WHAT IS BEING ASKED
Can you restate the lines of the entries below, word for word, from the first one through the line that includes "course, led by"?

DATA FOR THE TASK

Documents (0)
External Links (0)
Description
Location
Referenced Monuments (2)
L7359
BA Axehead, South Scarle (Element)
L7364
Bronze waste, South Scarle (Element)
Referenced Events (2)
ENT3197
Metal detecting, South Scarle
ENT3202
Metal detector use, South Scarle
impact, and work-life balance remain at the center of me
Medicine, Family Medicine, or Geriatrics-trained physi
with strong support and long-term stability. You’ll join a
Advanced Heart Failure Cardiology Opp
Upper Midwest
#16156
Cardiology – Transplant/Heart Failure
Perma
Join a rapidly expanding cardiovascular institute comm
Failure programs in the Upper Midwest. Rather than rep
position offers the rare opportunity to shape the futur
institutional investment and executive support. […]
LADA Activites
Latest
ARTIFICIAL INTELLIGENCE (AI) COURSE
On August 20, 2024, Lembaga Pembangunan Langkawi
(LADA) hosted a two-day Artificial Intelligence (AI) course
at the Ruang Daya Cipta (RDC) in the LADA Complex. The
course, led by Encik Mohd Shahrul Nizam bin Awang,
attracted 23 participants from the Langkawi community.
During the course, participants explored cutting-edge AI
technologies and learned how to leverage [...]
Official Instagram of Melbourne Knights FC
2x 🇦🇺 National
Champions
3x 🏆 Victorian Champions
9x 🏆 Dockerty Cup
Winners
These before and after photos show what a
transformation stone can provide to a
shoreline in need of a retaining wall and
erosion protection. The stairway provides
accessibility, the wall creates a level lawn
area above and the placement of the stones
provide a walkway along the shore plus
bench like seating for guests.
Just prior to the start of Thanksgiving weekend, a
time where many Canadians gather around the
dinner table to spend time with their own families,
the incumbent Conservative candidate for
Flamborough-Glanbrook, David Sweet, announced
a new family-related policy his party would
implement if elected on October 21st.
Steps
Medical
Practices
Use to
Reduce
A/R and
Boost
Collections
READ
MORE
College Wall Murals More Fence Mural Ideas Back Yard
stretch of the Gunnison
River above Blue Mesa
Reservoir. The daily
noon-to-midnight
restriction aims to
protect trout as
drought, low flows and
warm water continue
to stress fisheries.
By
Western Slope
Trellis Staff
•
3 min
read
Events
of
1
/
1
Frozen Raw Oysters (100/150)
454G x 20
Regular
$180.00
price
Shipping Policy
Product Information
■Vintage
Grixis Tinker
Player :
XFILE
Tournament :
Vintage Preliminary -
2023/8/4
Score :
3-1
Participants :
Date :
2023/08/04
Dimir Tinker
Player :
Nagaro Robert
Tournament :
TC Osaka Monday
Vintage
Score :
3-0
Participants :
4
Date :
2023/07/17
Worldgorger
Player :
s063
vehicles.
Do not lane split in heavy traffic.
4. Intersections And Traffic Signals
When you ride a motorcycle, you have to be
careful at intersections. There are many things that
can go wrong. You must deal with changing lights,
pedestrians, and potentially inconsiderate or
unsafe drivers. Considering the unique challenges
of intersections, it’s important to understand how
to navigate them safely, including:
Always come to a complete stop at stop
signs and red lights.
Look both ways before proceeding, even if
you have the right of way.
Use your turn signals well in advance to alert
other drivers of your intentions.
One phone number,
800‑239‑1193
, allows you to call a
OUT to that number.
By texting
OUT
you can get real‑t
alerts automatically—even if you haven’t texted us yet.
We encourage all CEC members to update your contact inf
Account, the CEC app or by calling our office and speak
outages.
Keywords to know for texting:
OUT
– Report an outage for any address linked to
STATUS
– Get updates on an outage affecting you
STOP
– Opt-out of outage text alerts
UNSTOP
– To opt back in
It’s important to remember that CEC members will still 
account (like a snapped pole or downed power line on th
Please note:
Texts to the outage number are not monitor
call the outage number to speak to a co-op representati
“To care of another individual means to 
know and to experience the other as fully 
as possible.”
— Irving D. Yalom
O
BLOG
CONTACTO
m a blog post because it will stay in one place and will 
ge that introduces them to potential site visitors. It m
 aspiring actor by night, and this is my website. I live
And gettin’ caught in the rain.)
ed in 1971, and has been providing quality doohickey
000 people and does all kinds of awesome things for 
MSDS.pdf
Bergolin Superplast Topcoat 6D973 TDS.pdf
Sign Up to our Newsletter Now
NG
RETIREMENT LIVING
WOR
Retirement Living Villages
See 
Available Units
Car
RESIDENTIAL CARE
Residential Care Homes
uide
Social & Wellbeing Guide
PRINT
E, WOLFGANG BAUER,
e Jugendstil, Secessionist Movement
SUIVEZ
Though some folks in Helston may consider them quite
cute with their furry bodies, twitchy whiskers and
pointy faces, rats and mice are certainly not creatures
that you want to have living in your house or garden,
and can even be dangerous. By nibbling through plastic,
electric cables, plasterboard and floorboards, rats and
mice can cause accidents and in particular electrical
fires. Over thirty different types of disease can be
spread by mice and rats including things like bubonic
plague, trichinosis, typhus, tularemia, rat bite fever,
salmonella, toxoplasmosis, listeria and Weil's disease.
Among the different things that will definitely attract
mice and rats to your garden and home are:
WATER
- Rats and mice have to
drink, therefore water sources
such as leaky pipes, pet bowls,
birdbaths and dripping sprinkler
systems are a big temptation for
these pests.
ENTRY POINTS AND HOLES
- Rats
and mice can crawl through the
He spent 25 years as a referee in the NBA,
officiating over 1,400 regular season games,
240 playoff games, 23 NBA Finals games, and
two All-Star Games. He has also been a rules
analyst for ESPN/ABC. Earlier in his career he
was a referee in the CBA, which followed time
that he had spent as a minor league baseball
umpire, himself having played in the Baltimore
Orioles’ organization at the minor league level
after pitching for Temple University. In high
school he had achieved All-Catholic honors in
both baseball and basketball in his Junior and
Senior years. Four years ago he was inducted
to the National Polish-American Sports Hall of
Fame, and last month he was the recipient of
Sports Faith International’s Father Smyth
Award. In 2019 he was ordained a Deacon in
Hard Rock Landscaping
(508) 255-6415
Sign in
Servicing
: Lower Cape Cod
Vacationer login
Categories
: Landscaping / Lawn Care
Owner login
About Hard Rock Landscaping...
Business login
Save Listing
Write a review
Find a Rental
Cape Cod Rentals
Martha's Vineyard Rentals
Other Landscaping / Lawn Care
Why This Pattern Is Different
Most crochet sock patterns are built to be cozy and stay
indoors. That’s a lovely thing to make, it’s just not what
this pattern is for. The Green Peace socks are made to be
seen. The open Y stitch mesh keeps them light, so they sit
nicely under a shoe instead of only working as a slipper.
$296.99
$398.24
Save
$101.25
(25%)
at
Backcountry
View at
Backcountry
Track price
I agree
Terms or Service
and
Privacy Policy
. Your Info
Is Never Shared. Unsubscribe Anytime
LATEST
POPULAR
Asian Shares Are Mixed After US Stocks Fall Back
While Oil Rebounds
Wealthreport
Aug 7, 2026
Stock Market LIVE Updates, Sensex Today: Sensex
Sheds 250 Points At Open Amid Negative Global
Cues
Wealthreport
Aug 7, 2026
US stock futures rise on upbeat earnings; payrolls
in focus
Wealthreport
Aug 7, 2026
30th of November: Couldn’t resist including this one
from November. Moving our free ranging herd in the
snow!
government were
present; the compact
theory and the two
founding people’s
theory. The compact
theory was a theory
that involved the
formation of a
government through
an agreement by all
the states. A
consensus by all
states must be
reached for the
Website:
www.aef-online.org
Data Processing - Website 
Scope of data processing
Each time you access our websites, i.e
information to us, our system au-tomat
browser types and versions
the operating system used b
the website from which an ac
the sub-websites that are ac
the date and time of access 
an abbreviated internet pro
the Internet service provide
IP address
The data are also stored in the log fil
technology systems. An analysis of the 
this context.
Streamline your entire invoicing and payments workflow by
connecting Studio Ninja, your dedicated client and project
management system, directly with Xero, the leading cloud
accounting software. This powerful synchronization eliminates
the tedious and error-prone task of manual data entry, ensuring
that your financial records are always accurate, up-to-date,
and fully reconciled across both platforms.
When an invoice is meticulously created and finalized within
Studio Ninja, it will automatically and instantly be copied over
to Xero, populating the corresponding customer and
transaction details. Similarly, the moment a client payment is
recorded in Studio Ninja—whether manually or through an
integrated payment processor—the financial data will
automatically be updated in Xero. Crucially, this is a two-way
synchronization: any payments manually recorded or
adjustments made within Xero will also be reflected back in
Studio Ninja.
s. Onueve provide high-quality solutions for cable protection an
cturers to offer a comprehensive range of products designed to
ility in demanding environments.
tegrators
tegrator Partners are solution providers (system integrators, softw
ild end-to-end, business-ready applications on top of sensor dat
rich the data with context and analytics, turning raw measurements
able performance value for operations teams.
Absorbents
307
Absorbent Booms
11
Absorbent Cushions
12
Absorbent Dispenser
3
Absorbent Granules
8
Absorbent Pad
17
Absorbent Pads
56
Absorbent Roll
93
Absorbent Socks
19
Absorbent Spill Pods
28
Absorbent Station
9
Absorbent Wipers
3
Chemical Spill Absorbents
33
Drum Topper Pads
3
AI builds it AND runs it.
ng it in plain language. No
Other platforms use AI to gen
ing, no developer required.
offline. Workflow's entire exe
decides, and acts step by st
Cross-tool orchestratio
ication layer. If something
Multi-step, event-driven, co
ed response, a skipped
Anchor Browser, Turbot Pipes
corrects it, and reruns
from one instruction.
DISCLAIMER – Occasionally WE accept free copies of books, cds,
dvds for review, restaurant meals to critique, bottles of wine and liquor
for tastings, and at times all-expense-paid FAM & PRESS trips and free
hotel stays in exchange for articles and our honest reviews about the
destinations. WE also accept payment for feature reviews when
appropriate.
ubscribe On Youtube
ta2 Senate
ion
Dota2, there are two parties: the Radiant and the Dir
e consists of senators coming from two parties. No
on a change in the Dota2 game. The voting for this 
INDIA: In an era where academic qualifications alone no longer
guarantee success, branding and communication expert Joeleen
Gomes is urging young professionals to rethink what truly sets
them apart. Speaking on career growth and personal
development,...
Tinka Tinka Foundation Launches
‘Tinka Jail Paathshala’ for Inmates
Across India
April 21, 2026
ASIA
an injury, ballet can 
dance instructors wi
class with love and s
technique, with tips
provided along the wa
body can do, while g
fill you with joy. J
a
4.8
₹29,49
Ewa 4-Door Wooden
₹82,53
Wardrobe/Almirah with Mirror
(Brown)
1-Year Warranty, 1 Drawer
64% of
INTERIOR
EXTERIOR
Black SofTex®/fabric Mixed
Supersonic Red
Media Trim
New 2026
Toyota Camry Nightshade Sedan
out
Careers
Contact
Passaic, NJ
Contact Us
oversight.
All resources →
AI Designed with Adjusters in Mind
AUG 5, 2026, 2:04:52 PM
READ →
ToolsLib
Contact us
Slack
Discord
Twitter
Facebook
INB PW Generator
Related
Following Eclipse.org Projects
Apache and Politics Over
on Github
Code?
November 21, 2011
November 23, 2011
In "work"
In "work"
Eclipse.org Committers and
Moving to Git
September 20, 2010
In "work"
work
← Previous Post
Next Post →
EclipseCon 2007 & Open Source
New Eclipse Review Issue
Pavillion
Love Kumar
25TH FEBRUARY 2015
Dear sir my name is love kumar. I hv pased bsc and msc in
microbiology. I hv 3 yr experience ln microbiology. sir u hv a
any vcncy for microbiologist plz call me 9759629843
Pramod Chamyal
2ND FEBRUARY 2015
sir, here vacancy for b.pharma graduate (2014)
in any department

TASK OUTPUT
Documents (0)
External Links (0)
Description
Location
Referenced Monuments (2)
L7359
BA Axehead, South Scarle (Element)
L7364
Bronze waste, South Scarle (Element)
Referenced Events (2)
ENT3197
Metal detecting, South Scarle
ENT3202
Metal detector use, South Scarle
impact, and work-life balance remain at the center of me
Medicine, Family Medicine, or Geriatrics-trained physi
with strong support and long-term stability. You’ll join a
Advanced Heart Failure Cardiology Opp
Upper Midwest
#16156
Cardiology – Transplant/Heart Failure
Perma
Join a rapidly expanding cardiovascular institute comm
Failure programs in the Upper Midwest. Rather than rep
position offers the rare opportunity to shape the futur
institutional investment and executive support. […]
LADA Activites
Latest
ARTIFICIAL INTELLIGENCE (AI) COURSE
On August 20, 2024, Lembaga Pembangunan Langkawi
(LADA) hosted a two-day Artificial Intelligence (AI) course
at the Ruang Daya Cipta (RDC) in the LADA Complex. The
course, led by Encik Mohd Shahrul Nizam bin Awang,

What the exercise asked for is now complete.